Sunday, October 16, 2022

[REC] (Jaume Balaguero & Paco Plaza, 2007, Spain)

 

Fear spreads like a deadly virus as a reporter and her cameraman become possessed by an ungodly terror: while the world sleeps, a government Quarantine leaves them little hope of survival. Ángela and Pablo are filming their assignment at a Barcelona fire station, going about the boring routine of interviews and introductions, hoping that something exciting will happen. It does. They race through the darkened streets, passengers with a group of veteran firemen who must rescue a person trapped in an apartment. The tension builds as what seems to be a simple emergency call soon degenerates into an orgy of violence and bloodshed, and the apartment becomes a steel cage, unattainable freedom seen through the ethereal curtain of plastic while commanding threats are shouted by military police. 

The film’s cinéma vérité style brings a frustrating realism to the events utilizing overlapping dialogue improvising chaos: the characters behave like people trapped, not actors spouting rigid dialogue. An obese bloody woman ravages the first victim as Hell breaks loose upon the world, and we see the new reality where nothing is believable unless it is seen through a camera’s digital iris, where the optic nerve connects to the hard drive.

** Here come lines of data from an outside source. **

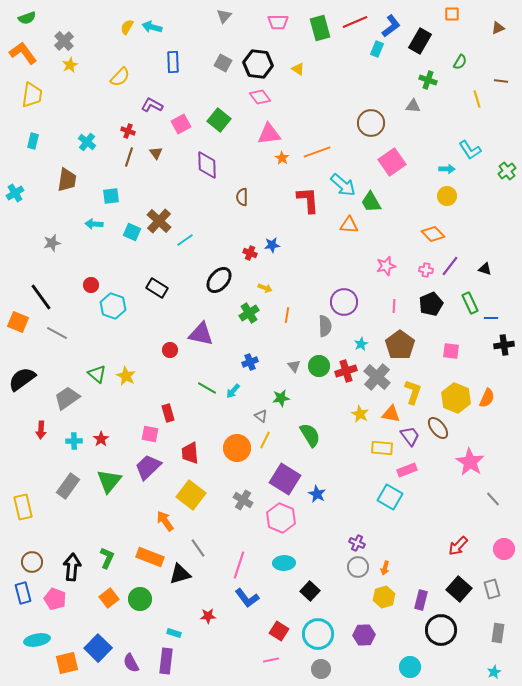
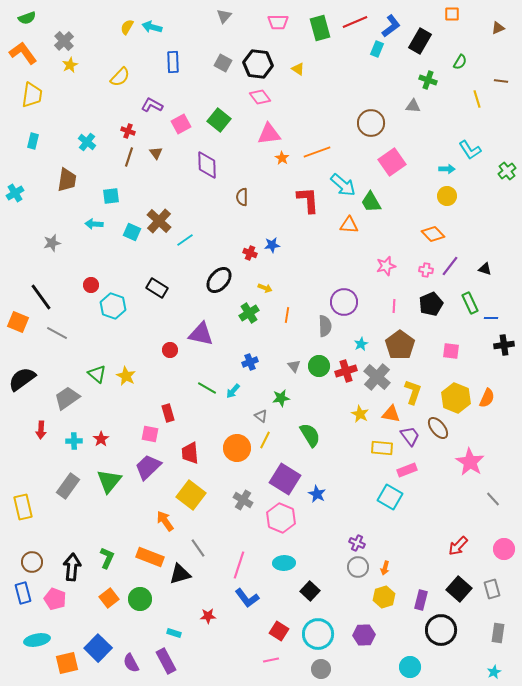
purple rectangle at (166, 661): rotated 35 degrees counterclockwise
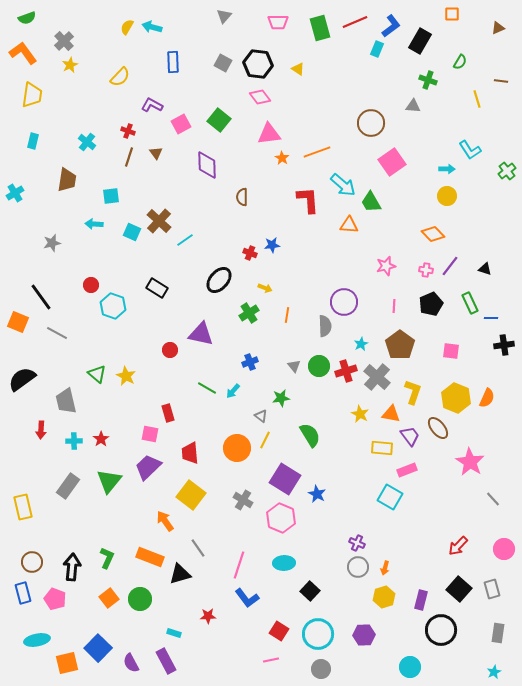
gray trapezoid at (67, 398): moved 1 px left, 3 px down; rotated 68 degrees counterclockwise
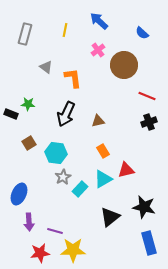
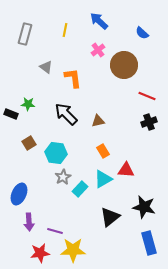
black arrow: rotated 110 degrees clockwise
red triangle: rotated 18 degrees clockwise
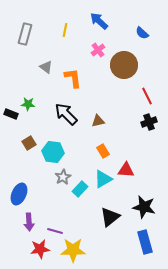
red line: rotated 42 degrees clockwise
cyan hexagon: moved 3 px left, 1 px up
blue rectangle: moved 4 px left, 1 px up
red star: moved 4 px up
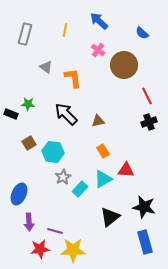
pink cross: rotated 16 degrees counterclockwise
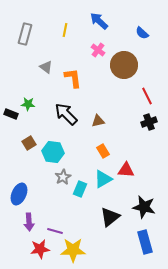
cyan rectangle: rotated 21 degrees counterclockwise
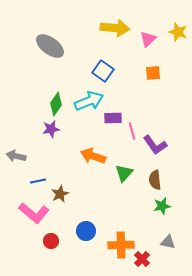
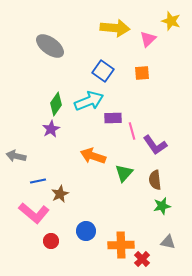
yellow star: moved 7 px left, 11 px up
orange square: moved 11 px left
purple star: rotated 18 degrees counterclockwise
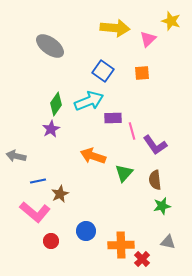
pink L-shape: moved 1 px right, 1 px up
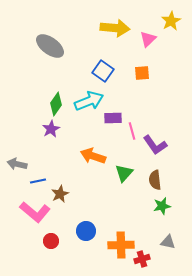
yellow star: rotated 24 degrees clockwise
gray arrow: moved 1 px right, 8 px down
red cross: rotated 28 degrees clockwise
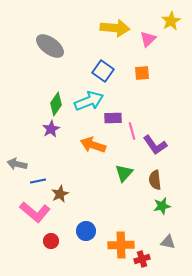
orange arrow: moved 11 px up
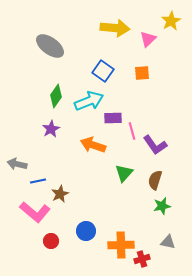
green diamond: moved 8 px up
brown semicircle: rotated 24 degrees clockwise
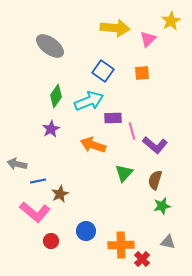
purple L-shape: rotated 15 degrees counterclockwise
red cross: rotated 28 degrees counterclockwise
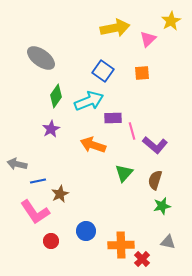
yellow arrow: rotated 16 degrees counterclockwise
gray ellipse: moved 9 px left, 12 px down
pink L-shape: rotated 16 degrees clockwise
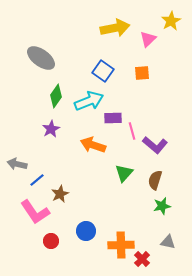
blue line: moved 1 px left, 1 px up; rotated 28 degrees counterclockwise
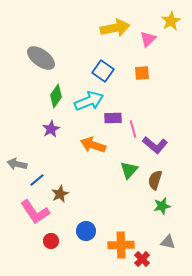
pink line: moved 1 px right, 2 px up
green triangle: moved 5 px right, 3 px up
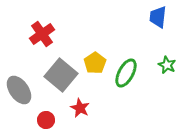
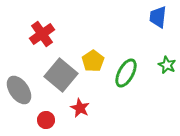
yellow pentagon: moved 2 px left, 2 px up
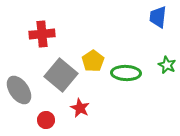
red cross: rotated 30 degrees clockwise
green ellipse: rotated 64 degrees clockwise
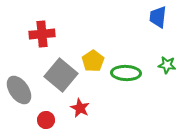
green star: rotated 18 degrees counterclockwise
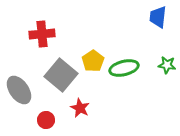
green ellipse: moved 2 px left, 5 px up; rotated 16 degrees counterclockwise
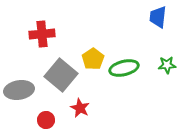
yellow pentagon: moved 2 px up
green star: rotated 12 degrees counterclockwise
gray ellipse: rotated 64 degrees counterclockwise
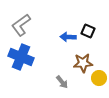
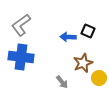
blue cross: rotated 15 degrees counterclockwise
brown star: rotated 18 degrees counterclockwise
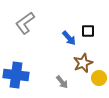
gray L-shape: moved 4 px right, 2 px up
black square: rotated 24 degrees counterclockwise
blue arrow: moved 1 px right, 1 px down; rotated 133 degrees counterclockwise
blue cross: moved 5 px left, 18 px down
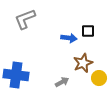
gray L-shape: moved 4 px up; rotated 15 degrees clockwise
blue arrow: rotated 42 degrees counterclockwise
gray arrow: rotated 80 degrees counterclockwise
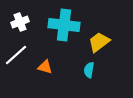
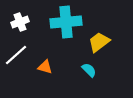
cyan cross: moved 2 px right, 3 px up; rotated 12 degrees counterclockwise
cyan semicircle: rotated 126 degrees clockwise
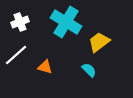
cyan cross: rotated 36 degrees clockwise
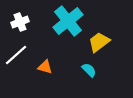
cyan cross: moved 2 px right, 1 px up; rotated 20 degrees clockwise
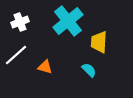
yellow trapezoid: rotated 50 degrees counterclockwise
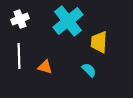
white cross: moved 3 px up
white line: moved 3 px right, 1 px down; rotated 50 degrees counterclockwise
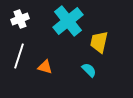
yellow trapezoid: rotated 10 degrees clockwise
white line: rotated 20 degrees clockwise
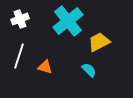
yellow trapezoid: rotated 50 degrees clockwise
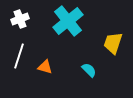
yellow trapezoid: moved 14 px right, 1 px down; rotated 45 degrees counterclockwise
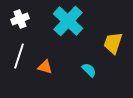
cyan cross: rotated 8 degrees counterclockwise
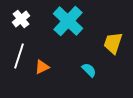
white cross: moved 1 px right; rotated 18 degrees counterclockwise
orange triangle: moved 3 px left; rotated 42 degrees counterclockwise
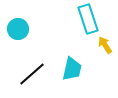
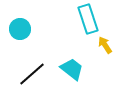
cyan circle: moved 2 px right
cyan trapezoid: rotated 65 degrees counterclockwise
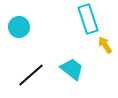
cyan circle: moved 1 px left, 2 px up
black line: moved 1 px left, 1 px down
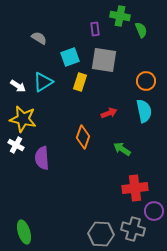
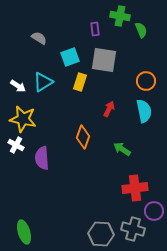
red arrow: moved 4 px up; rotated 42 degrees counterclockwise
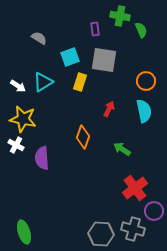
red cross: rotated 30 degrees counterclockwise
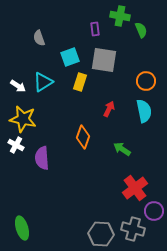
gray semicircle: rotated 140 degrees counterclockwise
green ellipse: moved 2 px left, 4 px up
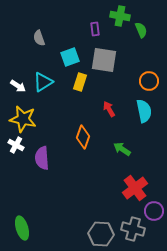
orange circle: moved 3 px right
red arrow: rotated 56 degrees counterclockwise
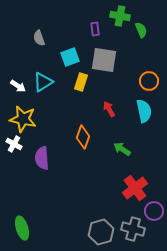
yellow rectangle: moved 1 px right
white cross: moved 2 px left, 1 px up
gray hexagon: moved 2 px up; rotated 20 degrees counterclockwise
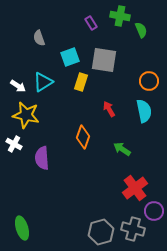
purple rectangle: moved 4 px left, 6 px up; rotated 24 degrees counterclockwise
yellow star: moved 3 px right, 4 px up
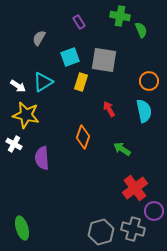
purple rectangle: moved 12 px left, 1 px up
gray semicircle: rotated 49 degrees clockwise
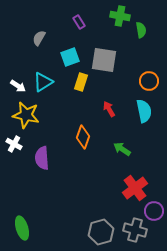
green semicircle: rotated 14 degrees clockwise
gray cross: moved 2 px right, 1 px down
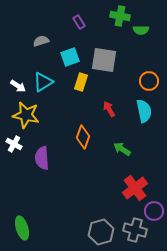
green semicircle: rotated 98 degrees clockwise
gray semicircle: moved 2 px right, 3 px down; rotated 42 degrees clockwise
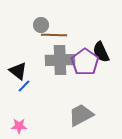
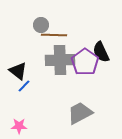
gray trapezoid: moved 1 px left, 2 px up
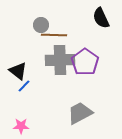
black semicircle: moved 34 px up
pink star: moved 2 px right
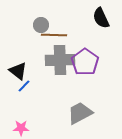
pink star: moved 2 px down
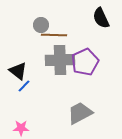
purple pentagon: rotated 12 degrees clockwise
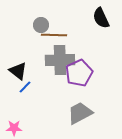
purple pentagon: moved 6 px left, 11 px down
blue line: moved 1 px right, 1 px down
pink star: moved 7 px left
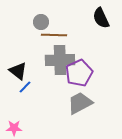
gray circle: moved 3 px up
gray trapezoid: moved 10 px up
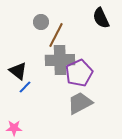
brown line: moved 2 px right; rotated 65 degrees counterclockwise
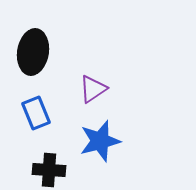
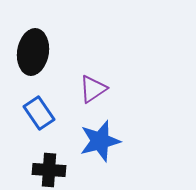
blue rectangle: moved 3 px right; rotated 12 degrees counterclockwise
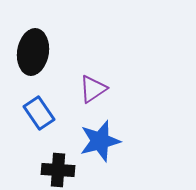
black cross: moved 9 px right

The narrative accelerates creating intense friction between characters and events but then slows down, letting us catch our breath before the tumultuous shadows cloud our perceptions once again. The cloying darkness becomes a living thing, embracing the victims in the primal fright as the human mind becomes reactionary, uncivilized, the repressed survival instinct taking control and instructing them to run, run…but where? 

Ángela and Pablo are the last survivors and reach the forgotten penthouse where they discover a mystery that reaches into the Vatican and the chasm of Catholic ideology itself. In the tremors of night vision, a demented creature stalks the gloom and their fate is sealed, the camera ever watchful as they disappear into that evil night.